2. Y-axis: Represents the number of home runs.
3. Plot Lines: Two series of lines, one for Babe Ruth and another for Hank Aaron.
#### Bar Graph:
This graph will have the following representations:
1. X-axis: Years.
2. Y-axis: Number of home runs.
3. Bars: Different colored/groups for Babe Ruth and Hank Aaron, allowing for easy comparison.
### Step 4: Create and Interpret the Plot
Since we are unable to create an actual graph here, I'll describe the expected interpretation:
- Regions where Babe Ruth's line is higher than Hank Aaron's indicate years where Ruth hit more home runs.
- Conversely, regions where Hank Aaron's line is higher show years he outperformed Ruth.

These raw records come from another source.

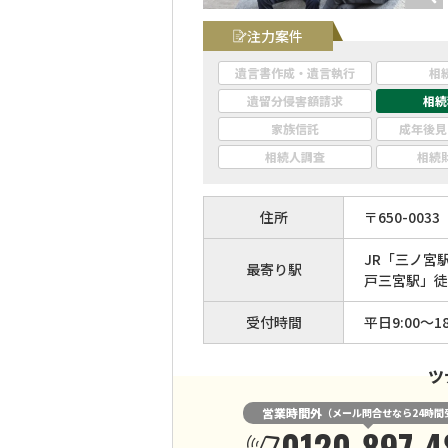
注力案件
遺言書作成・遺言執行
相
遺留分侵害額請求
相続
家族信託
成年後見
相続人調査
相続
住所
〒
650
-
0033
JR「三ノ宮
最寄り駅
戸三宮駅」徒
受付時間
平日9:00～18
ツ
営業時間外
（メール問合せなら24時間
0120-897-4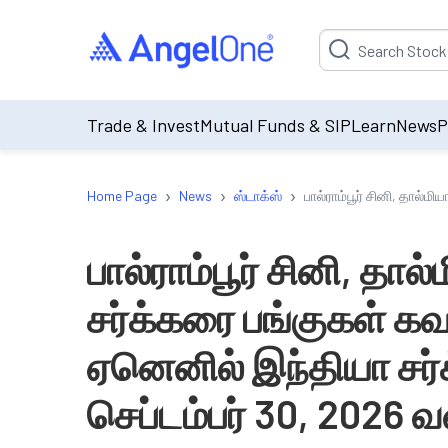
Suggestion will be p
Trade & Invest
Mutual Funds & SIP
Learn
News
P
›
›
›
Home Page
News
ஸ்டாக்ஸ்
பால்ராம்பூர் சினி, தால்
பால்ராம்பூர் சினி, தால்
சர்க்கரை பங்குகள் க
ஏனெனில் இந்தியா சர
செப்டம்பர் 30, 2026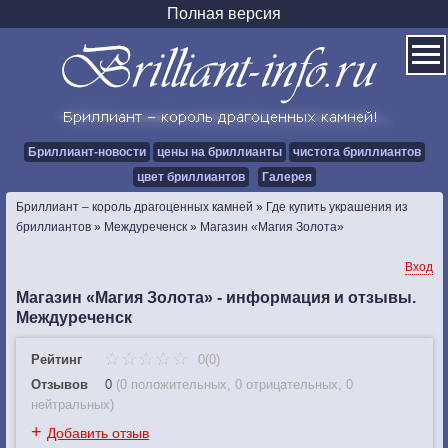
Полная версия
Бриллиант-новости
цены на бриллианты
чистота бриллиантов
цвет бриллиантов
Галерея
Бриллиант – король драгоценных камней
»
Где купить украшения из
бриллиантов
»
Междуреченск
»
Магазин «Магия Золота»
Вход
Магазин «Магия Золота» - информация и отзывы.
Междуреченск
Рейтинг
0(0)
Отзывов
0
(
0 положительных
,
0 отрицательных
,
0
нейтральных
)
+
Добавить отзыв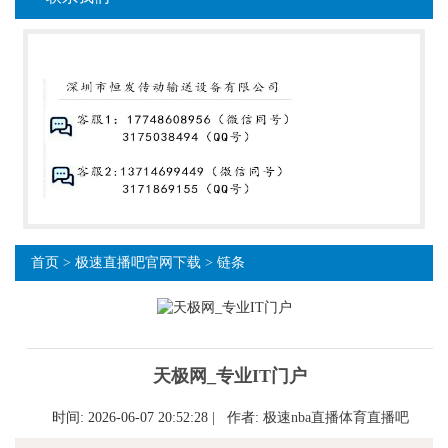
首页
>
极速直播吧官网下载
>
链条
天极网_专业IT门户
时间: 2026-06-07 20:52:28 | 作者:
极速nba直播体育直播吧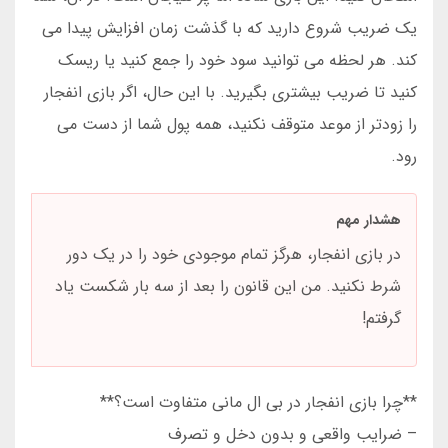
یک ضریب شروع دارید که با گذشت زمان افزایش پیدا می
کند. هر لحظه می توانید سود خود را جمع کنید یا ریسک
کنید تا ضریب بیشتری بگیرید. با این حال، اگر بازی انفجار
را زودتر از موعد متوقف نکنید، همه پول شما از دست می
رود.
هشدار مهم
در بازی انفجار، هرگز تمام موجودی خود را در یک دور
شرط نکنید. من این قانون را بعد از سه بار شکست یاد
گرفتم!
**چرا بازی انفجار در بی ال مانی متفاوت است؟**
– ضرایب واقعی و بدون دخل و تصرف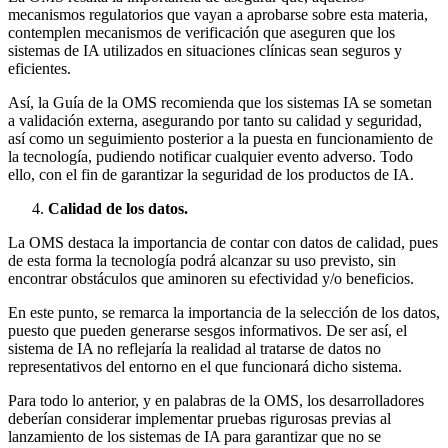
mecanismos regulatorios que vayan a aprobarse sobre esta materia,
contemplen mecanismos de verificación que aseguren que los
sistemas de IA utilizados en situaciones clínicas sean seguros y
eficientes.
Así, la Guía de la OMS recomienda que los sistemas IA se sometan
a validación externa, asegurando por tanto su calidad y seguridad,
así como un seguimiento posterior a la puesta en funcionamiento de
la tecnología, pudiendo notificar cualquier evento adverso. Todo
ello, con el fin de garantizar la seguridad de los productos de IA.
Calidad de los datos.
La OMS destaca la importancia de contar con datos de calidad, pues
de esta forma la tecnología podrá alcanzar su uso previsto, sin
encontrar obstáculos que aminoren su efectividad y/o beneficios.
En este punto, se remarca la importancia de la selección de los datos,
puesto que pueden generarse sesgos informativos. De ser así, el
sistema de IA no reflejaría la realidad al tratarse de datos no
representativos del entorno en el que funcionará dicho sistema.
Para todo lo anterior, y en palabras de la OMS, los desarrolladores
deberían considerar implementar pruebas rigurosas previas al
lanzamiento de los sistemas de IA para garantizar que no se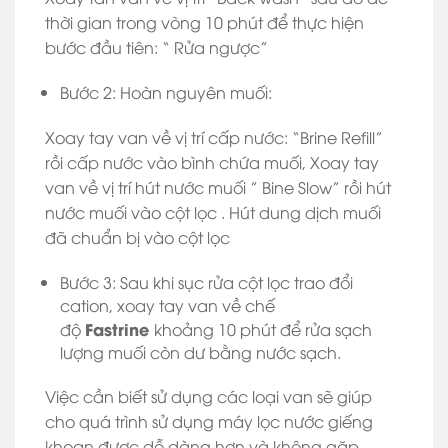
thời gian trong vòng 10 phút để thực hiện
bước đầu tiên: “ Rửa ngược”
Bước 2: Hoàn nguyên muối:
Xoay tay van về vị trí cấp nước: “Brine Refill”
rồi cấp nước vào bình chứa muối, Xoay tay
van về vị trí hút nước muối ” Bine Slow” rồi hút
nước muối vào cột lọc . Hút dung dịch muối
đã chuẩn bị vào cột lọc
Bước 3: Sau khi sục rửa cột lọc trao đổi
cation, xoay tay van về chế
Fastrine
độ
khoảng 10 phút để rửa sạch
lượng muối còn dư bằng nước sạch.
Việc cần biết sử dụng các loại van sẽ giúp
cho quá trình sử dụng máy lọc nước giếng
khoan được dễ dàng hơn và không gặp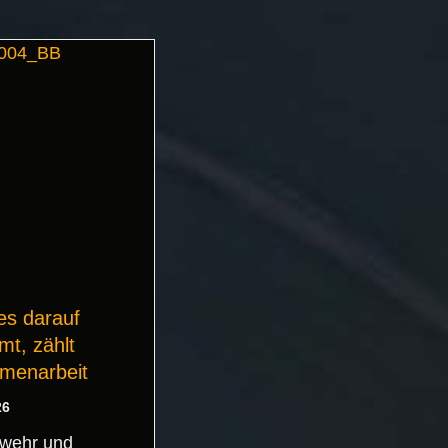
s darauf
t, zählt
menarbeit
26
wehr und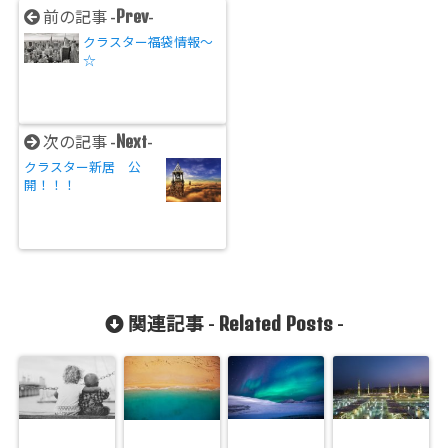
Prev
前の記事 -
-
クラスター福袋情報〜
☆
Next
次の記事 -
-
クラスター新居 公
開！！！
Related Posts
関連記事 -
-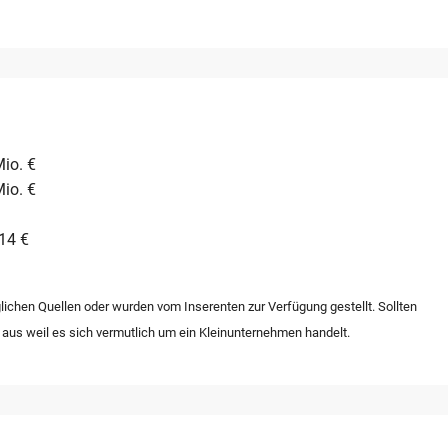
Mio. €
Mio. €
14 €
lichen Quellen oder wurden vom Inserenten zur Verfügung gestellt. Sollten
 aus weil es sich vermutlich um ein Kleinunternehmen handelt.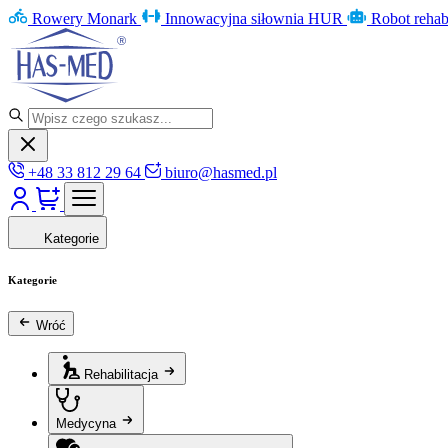
Rowery Monark
Innowacyjna siłownia HUR
Robot rehab
+48 33 812 29 64
biuro@hasmed.pl
Kategorie
Kategorie
Wróć
Rehabilitacja
Medycyna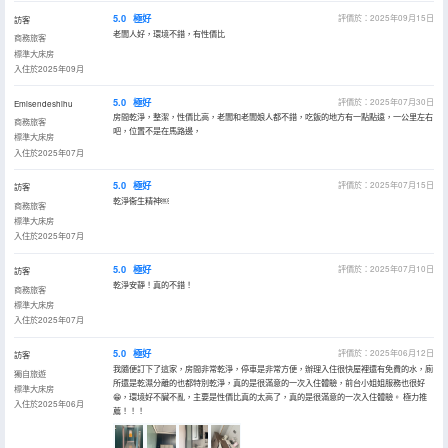
5.0
極好
評價於：2025年09月15日
訪客
老闆人好，環境不錯，有性價比
商務旅客
標準大床房
入住於2025年09月
5.0
極好
評價於：2025年07月30日
Emisendeshihu
房間乾淨，整潔，性價比高，老闆和老闆娘人都不錯，吃飯的地方有一點點遠，一公里左右
商務旅客
吧，位置不是在馬路邊，
標準大床房
入住於2025年07月
5.0
極好
評價於：2025年07月15日
訪客
乾淨衞生精神￼
商務旅客
標準大床房
入住於2025年07月
5.0
極好
評價於：2025年07月10日
訪客
乾淨安靜！真的不錯！
商務旅客
標準大床房
入住於2025年07月
5.0
極好
評價於：2025年06月12日
訪客
我隨便訂下了這家，房間非常乾淨，停車是非常方便，辦理入住很快屋裡還有免費的水，廁
獨自旅遊
所還是乾濕分離的也都特別乾淨，真的是很滿意的一次入住體驗，前台小姐姐服務也很好
標準大床房
😁，環境好不臟不亂，主要是性價比真的太高了，真的是很滿意的一次入住體驗。 極力推
入住於2025年06月
薦！！！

- Fluctuations in the lines depict the consistency and variance in their yearly performance.
### Conclusion:
By calculating and understanding these statistics and using the described visual representations, we get a comprehensive comparison of Babe Ruth and Hank Aaron’s home run performances over their respective years. The metrics indicate their average performance, while the visual plots can highlight their yearly performance, trends, and consistencies.